## Consigne A
D'après l'extrait source, à quelle heure les chars arrivent-ils par l'avenue Saint-Denis le mardi 22 août ?
## Consigne B
Dans l'extrait source, recopiez le passage qui commence aux mots « Jeudi 24 août, la » et s'arrête après « mairie du Bourget. », en substituant « canon » à « fusil ».
## Consigne C
Selon l'extrait source, les affirmations suivantes sont-elles exactes ? Répondez par oui ou non en citant les mots décisifs du texte.
(i) Le jeudi 24 août, les blindés allemands ne se montrent pas de toute la journée.
(ii) Paulette Rosillo, touchée par une balle perdue, avait 10 ans.
(iii) Le mercredi 23 août, le clocher de l'église est atteint.

Mardi 22 août, deux soldats allemands qui patrouillent rue Heurtault ouvrent le feu. Ils sont immédiatement pourchassés par un groupe de FFI. A 13h30 des chars arrivent par l’avenue Saint-Denis. L’école Victor-Hugo se retrouve au centre des combats qui dureront une grande partie de l’après-midi. Des soldats allemands pris sous le feu des FFI se réfugient dans les locaux de l’école Edgar-Quinet et prennent des otages. Ils partiront vers 21h00 sans eux. Charles Granier et Fernand Carouget sont tués rue Victor-Hugo près des Magasins-Généraux ; Lucien Leveau 2, rue de la Commune-de-Paris ; Maxime Dubois 10, avenue de la République et on relève également le décès de Kléber Blangeot. Vingt-deux Allemands on été tués, huit faits prisonniers.

Mercredi 23 août, 13h30, nouvelle attaque sur la mairie. Cette fois les chars sont accompagnés par deux chenillettes dont les occupants se répandent dans les rues en semant la terreur. Le clocher de l’église est touché ainsi que de nombreuses maisons. L’aspirant Marie demande du secours et des armes à la Préfecture de police. M. Michelgrand, instituteur à Victor-Hugo retrouve son appartement dévasté par un projectile : fenêtre arrachée, meubles et linge déchiquetés. Miloud Ben Abdallah et François Huidobro-Diez sont tués 207, boulevard Félix-Faure près des Magasins-Généraux tandis que la jeune Paulette Rosillo, âgée de 8 ans, est touchée par une balle perdue ; José Robledo et Paul Ligny sont tués avenue Victor-Hugo toujours à côté des Magasins-Généraux ; Albert Cambray et Gilbert Riche tombent 28, rue du Goulet ; Jacques Lorenzi est tué sur la barricade du Pont de Flandres et on relève le décès de Michel Maurice. Douze Allemands ont été tués, sept faits prisonniers.

Jeudi 24 août, la population se rassemble pour enterrer ses morts. Le passage de chaque cercueil est salué par un coup de fusil tiré par un FFI. Les blindés allemands doivent être occupés ailleurs à des tâches plus importantes car on ne les verra pas de la journée. Le gardien de la paix Jannic est fait prisonnier et emmené à la nouvelle mairie du Bourget.

Vendredi 25 août, le bruit enfle : « Les Américains sont à la Villette ! Ils arrivent ! ». De fortes détonations sont entendues provenant du Fort de l’Est à Saint-Denis. Destructions de matériels ou combats ? On l’ignore. Dans les rues c’est la joie. Applaudissements, chants, rires, Marseillaise, Vive la France ! Vive de Gaulle ! Le gardien Jannic a été relâché. Vers 23h00 un groupe de soldats qui quitte la ville abat M. Rossignol avenue Victor-Hugo.

## Données extraites
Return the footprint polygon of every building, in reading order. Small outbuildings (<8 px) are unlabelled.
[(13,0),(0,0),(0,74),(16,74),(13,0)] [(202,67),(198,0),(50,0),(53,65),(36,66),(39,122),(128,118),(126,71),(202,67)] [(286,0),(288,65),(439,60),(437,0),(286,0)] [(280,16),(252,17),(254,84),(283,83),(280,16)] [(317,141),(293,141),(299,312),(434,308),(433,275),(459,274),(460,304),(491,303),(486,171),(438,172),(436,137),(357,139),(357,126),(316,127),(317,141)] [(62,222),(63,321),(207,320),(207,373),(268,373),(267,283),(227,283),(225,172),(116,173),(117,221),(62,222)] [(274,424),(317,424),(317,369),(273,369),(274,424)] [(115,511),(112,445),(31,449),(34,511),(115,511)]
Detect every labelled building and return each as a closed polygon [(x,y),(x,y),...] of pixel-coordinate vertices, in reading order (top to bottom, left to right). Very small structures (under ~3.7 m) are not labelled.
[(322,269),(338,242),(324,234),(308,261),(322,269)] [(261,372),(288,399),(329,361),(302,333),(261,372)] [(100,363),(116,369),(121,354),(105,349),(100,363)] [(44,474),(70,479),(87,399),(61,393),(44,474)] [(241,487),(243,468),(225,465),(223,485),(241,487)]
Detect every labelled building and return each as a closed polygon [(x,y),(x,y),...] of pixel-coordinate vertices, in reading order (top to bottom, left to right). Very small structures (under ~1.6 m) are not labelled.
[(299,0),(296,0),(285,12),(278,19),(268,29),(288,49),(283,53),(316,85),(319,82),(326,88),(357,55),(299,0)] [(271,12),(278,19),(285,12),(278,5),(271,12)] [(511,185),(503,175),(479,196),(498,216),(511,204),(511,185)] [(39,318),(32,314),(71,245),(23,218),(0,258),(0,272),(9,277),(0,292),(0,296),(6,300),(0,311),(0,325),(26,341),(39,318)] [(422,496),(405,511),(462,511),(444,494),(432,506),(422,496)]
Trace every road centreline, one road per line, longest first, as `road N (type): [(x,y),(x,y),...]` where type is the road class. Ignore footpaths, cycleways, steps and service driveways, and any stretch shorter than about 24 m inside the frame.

## Réponse A
À 13h30.

## Réponse B
Jeudi 24 août, la population se rassemble pour enterrer ses morts. Le passage de chaque cercueil est salué par un coup de canon tiré par un FFI. Les blindés allemands doivent être occupés ailleurs à des tâches plus importantes car on ne les verra pas de la journée. Le gardien de la paix Jannic est fait prisonnier et emmené à la nouvelle mairie du Bourget.

## Réponse C
(i) Oui : « on ne les verra pas de la journée ».
(ii) Non : « âgée de 8 ans ».
(iii) Oui : « Le clocher de l’église est touché ».